Drone history begins at the dawn of flight

Beyond military use, drones have recreation and commercial uses.
Beyond military use, drones have recreation and commercial uses.

We’ve all heard of drones -- aircraft flown without a pilot. Some are toys. Others are used in business -- by real estate agents taking aerial photos of homes, for example.

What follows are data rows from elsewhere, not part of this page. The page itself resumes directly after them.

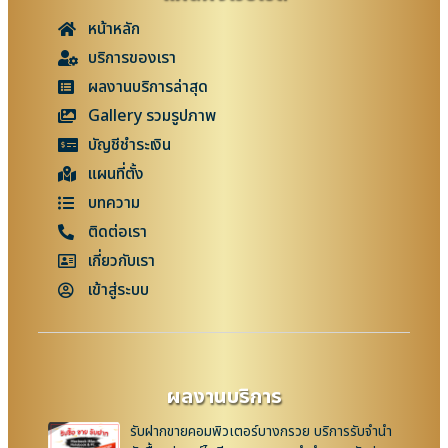
หน้าหลัก
บริการของเรา
ผลงานบริการล่าสุด
Gallery รวมรูปภาพ
บัญชีชำระเงิน
แผนที่ตั้ง
บทความ
ติดต่อเรา
เกี่ยวกับเรา
เข้าสู่ระบบ
ผลงานบริการ
รับฝากขายคอมพิวเตอร์บางกรวย บริการรับจำนำ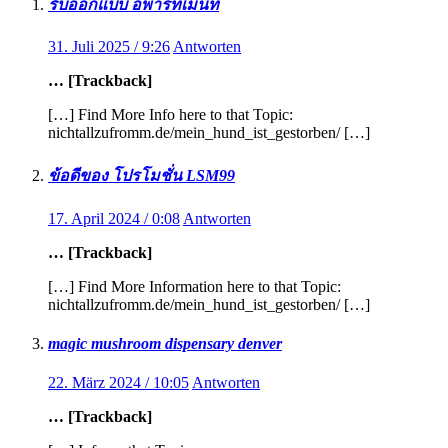
รับออกแบบ อพาร์ทเมนท์
31. Juli 2025 / 9:26
Antworten
… [Trackback]
[…] Find More Info here to that Topic:
nichtallzufromm.de/mein_hund_ist_gestorben/ […]
ข้อดีของ โปรโมชั่น LSM99
17. April 2024 / 0:08
Antworten
… [Trackback]
[…] Find More Information here to that Topic:
nichtallzufromm.de/mein_hund_ist_gestorben/ […]
magic mushroom dispensary denver
22. März 2024 / 10:05
Antworten
… [Trackback]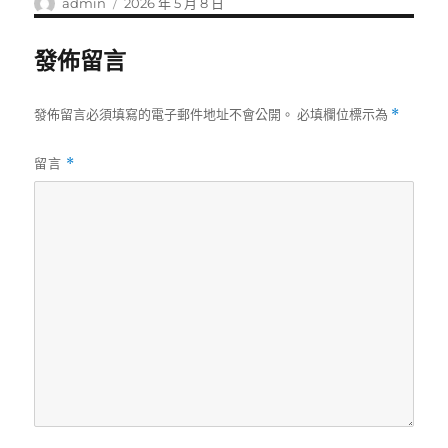
作
發
admin
2026 年 5 月 8 日
者
佈
日
發佈留言
期:
發佈留言必須填寫的電子郵件地址不會公開。
必填欄位標示為
*
留言
*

   And we know drones can be deadly when used by the military to deliver bombs.
   But drones aren’t a recent invention.Indeed, the earliest drones took flight during World War I -- not that long after Wilbur and Orville Wright's first flight in 1903. Here is the rundown, along with links for further study:

World War I: Britain developed the Aerial Target, a small radio-controlled aircraft, during the First World War. The British tested it in March 1917. The American equivalent, an aerial torpedo called the Kettering Bug, first flew in October 1918, according to the website for the Imperial War Museums.
    The Kettering Bug was invented by Charles F. Kettering of Dayton, Ohio. (“Bug” is a nickname. The invention is called the Kettering Aerial Torpedo.)  The aircraft was “launched from a four-wheeled dolly that ran down a portable track,” according to the National Museum of the United States Air Force website. After a certain amount of time, a “control closed an electrical circuit ... shut off the engine,” the website explains. The wings were released, and the aircraft plunged, delivering 180 pounds of explosives.
    Despite the promise of this invention, drones were not put into routine operating use during the World War I.

Postwar years: The English kept working on it. In 1935 the British produced a number of radio-controlled aircraft as targets for training purposes, according to the Imperial War Museums website. “It's thought the term drone started to be used at this time, inspired by the name of one of these models, the DH.82B Queen Bee.”
    The U.S. also manufactured drones for target practice, the website recounts.

World War II:  During World War II, the military attempted to use drones -- but not the way we use drones today. Joseph P. Kennedy, the 29-year-old elder brother of President John F. Kennedy, died during a drone mission. The story is told on the website for the John F. Kennedy Presidential Library and Museum:    
     “Joe, regarded as an experienced patrol plane commander, and a fellow-officer, an expert in radio control projects, was to take a drone Liberator bomber loaded with 21,170 pounds of high explosives into the air and to stay with it until two 'mother' planes had achieved complete radio control over the drone. They were then to bail out over England; the drone, under the control of the mother planes, was to proceed on the mission which was to culminate in a crash-dive on the target, a V-2 rocket launching site in Normandy. The airplane... was in flight with routine checking of the radio controls proceeding satisfactorily, when at 6:20 p.m. on August 12, 1944, two explosions blasted the drone resulting in the death of its two pilots. No final conclusions as to the cause of the explosions has ever been reached.”

Vietnam War: During the Vietnam war, the military deployed reconnaissance drones. “Drones also began to be used in a range of new roles, such as acting as decoys in combat, launching missiles against fixed targets and dropping leaflets for psychological operations,” according to the Imperial War Museums.  

Today: Drones are still used in the military, but they are also used for recreation and even commercial purposes. According to the Federal Aviation Administration, there are 866,102 registered drones. More than 519,000 are recreational, and most of the rest are commercial.